Exercise goal:
Find and copy each line in the material below where the string "physician" occurs.

Raw data:
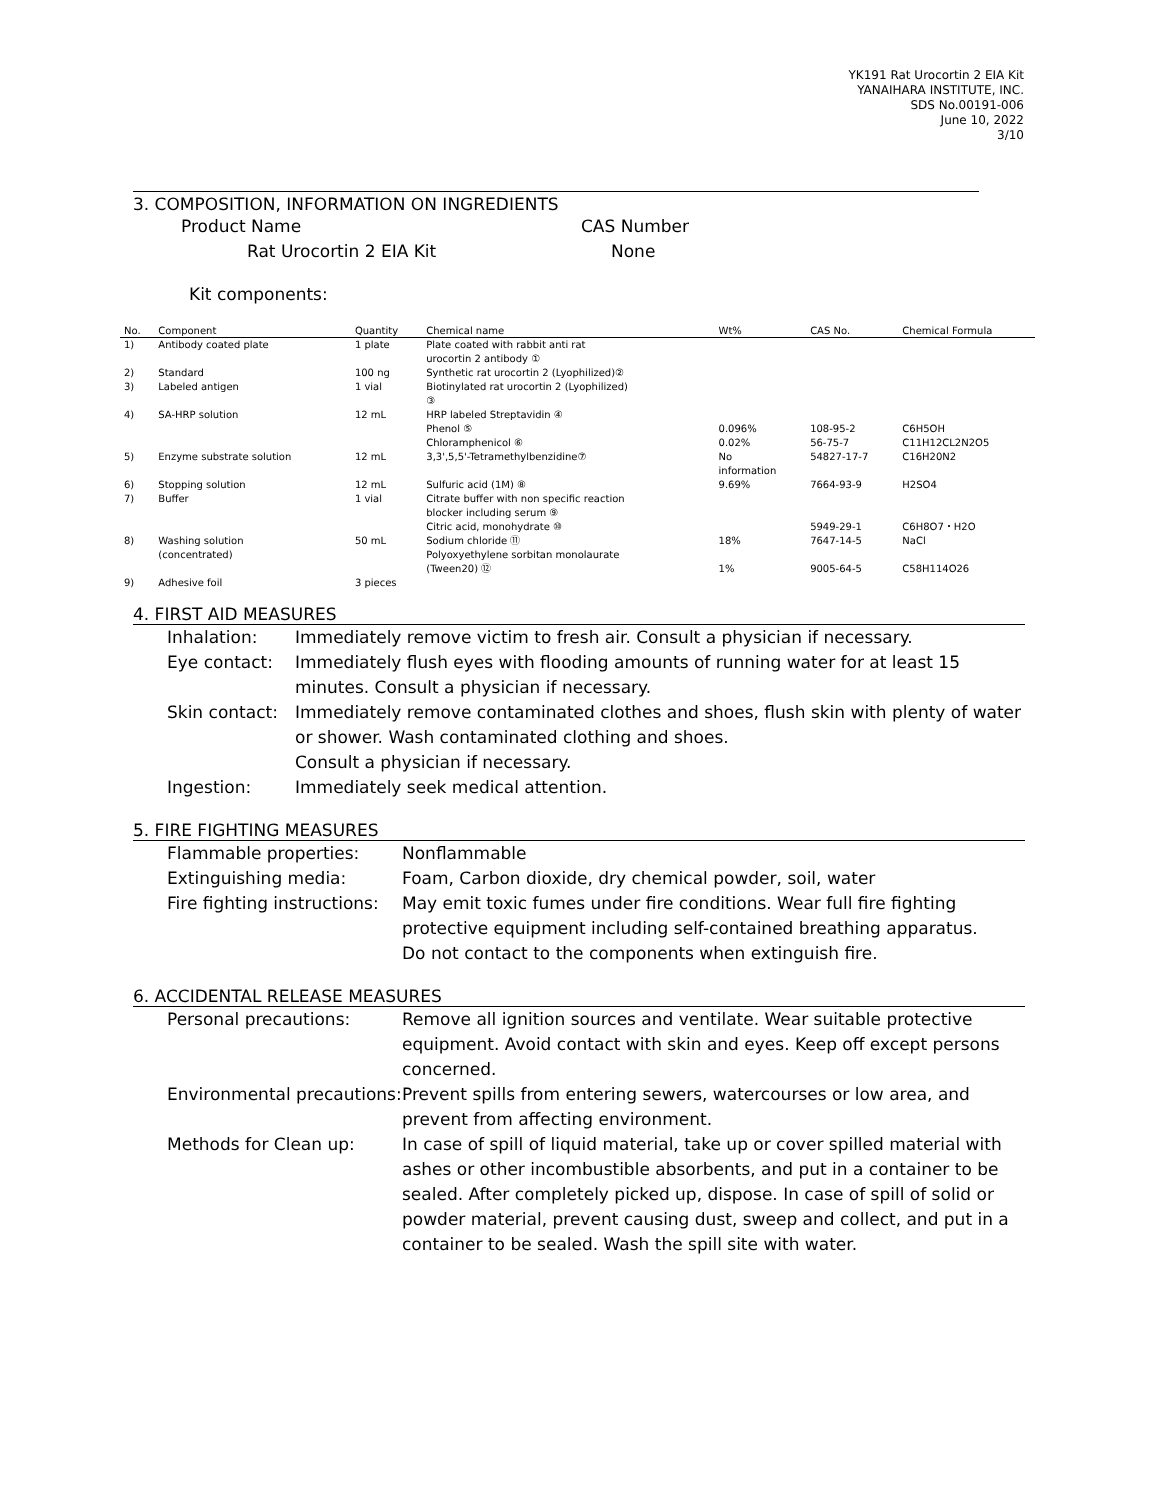YK191 Rat Urocortin 2 EIA Kit
YANAIHARA INSTITUTE, INC.
SDS No.00191-006
June 10, 2022
3/10
3. COMPOSITION, INFORMATION ON INGREDIENTS
Product Name CAS Number
Rat Urocortin 2 EIA Kit None
Kit components:
| No. | Component | Quantity | Chemical name | Wt% | CAS No. | Chemical Formula |
| --- | --- | --- | --- | --- | --- | --- |
| 1) | Antibody coated plate | 1 plate | Plate coated with rabbit anti rat urocortin 2 antibody ① | | | |
| 2) | Standard | 100 ng | Synthetic rat urocortin 2 (Lyophilized)② | | | |
| 3) | Labeled antigen | 1 vial | Biotinylated rat urocortin 2 (Lyophilized) ③ | | | |
| 4) | SA-HRP solution | 12 mL | HRP labeled Streptavidin ④ Phenol ⑤ Chloramphenicol ⑥ | 0.096% 0.02% | 108-95-2 56-75-7 | C6H5OH C11H12CL2N2O5 |
| 5) | Enzyme substrate solution | 12 mL | 3,3',5,5'-Tetramethylbenzidine⑦ | No information | 54827-17-7 | C16H20N2 |
| 6) | Stopping solution | 12 mL | Sulfuric acid (1M) ⑧ | 9.69% | 7664-93-9 | H2SO4 |
| 7) | Buffer | 1 vial | Citrate buffer with non specific reaction blocker including serum ⑨ Citric acid, monohydrate ⑩ | | 5949-29-1 | C6H8O7・H2O |
| 8) | Washing solution (concentrated) | 50 mL | Sodium chloride ⑪ Polyoxyethylene sorbitan monolaurate (Tween20) ⑫ | 18% 1% | 7647-14-5 9005-64-5 | NaCl C58H114O26 |
| 9) | Adhesive foil | 3 pieces | | | | |
4. FIRST AID MEASURES
Inhalation: Immediately remove victim to fresh air. Consult a physician if necessary.
Eye contact: Immediately flush eyes with flooding amounts of running water for at least 15 minutes. Consult a physician if necessary.
Skin contact: Immediately remove contaminated clothes and shoes, flush skin with plenty of water or shower. Wash contaminated clothing and shoes.
Consult a physician if necessary.
Ingestion: Immediately seek medical attention.
5. FIRE FIGHTING MEASURES
Flammable properties: Nonflammable
Extinguishing media: Foam, Carbon dioxide, dry chemical powder, soil, water
Fire fighting instructions: May emit toxic fumes under fire conditions. Wear full fire fighting protective equipment including self-contained breathing apparatus.
Do not contact to the components when extinguish fire.
6. ACCIDENTAL RELEASE MEASURES
Personal precautions: Remove all ignition sources and ventilate. Wear suitable protective equipment. Avoid contact with skin and eyes. Keep off except persons concerned.
Environmental precautions: Prevent spills from entering sewers, watercourses or low area, and prevent from affecting environment.
Methods for Clean up: In case of spill of liquid material, take up or cover spilled material with ashes or other incombustible absorbents, and put in a container to be sealed. After completely picked up, dispose. In case of spill of solid or powder material, prevent causing dust, sweep and collect, and put in a container to be sealed. Wash the spill site with water.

Exercise response:
Inhalation: Immediately remove victim to fresh air. Consult a physician if necessary.
Eye contact: Immediately flush eyes with flooding amounts of running water for at least 15 minutes. Consult a physician if necessary.
Consult a physician if necessary.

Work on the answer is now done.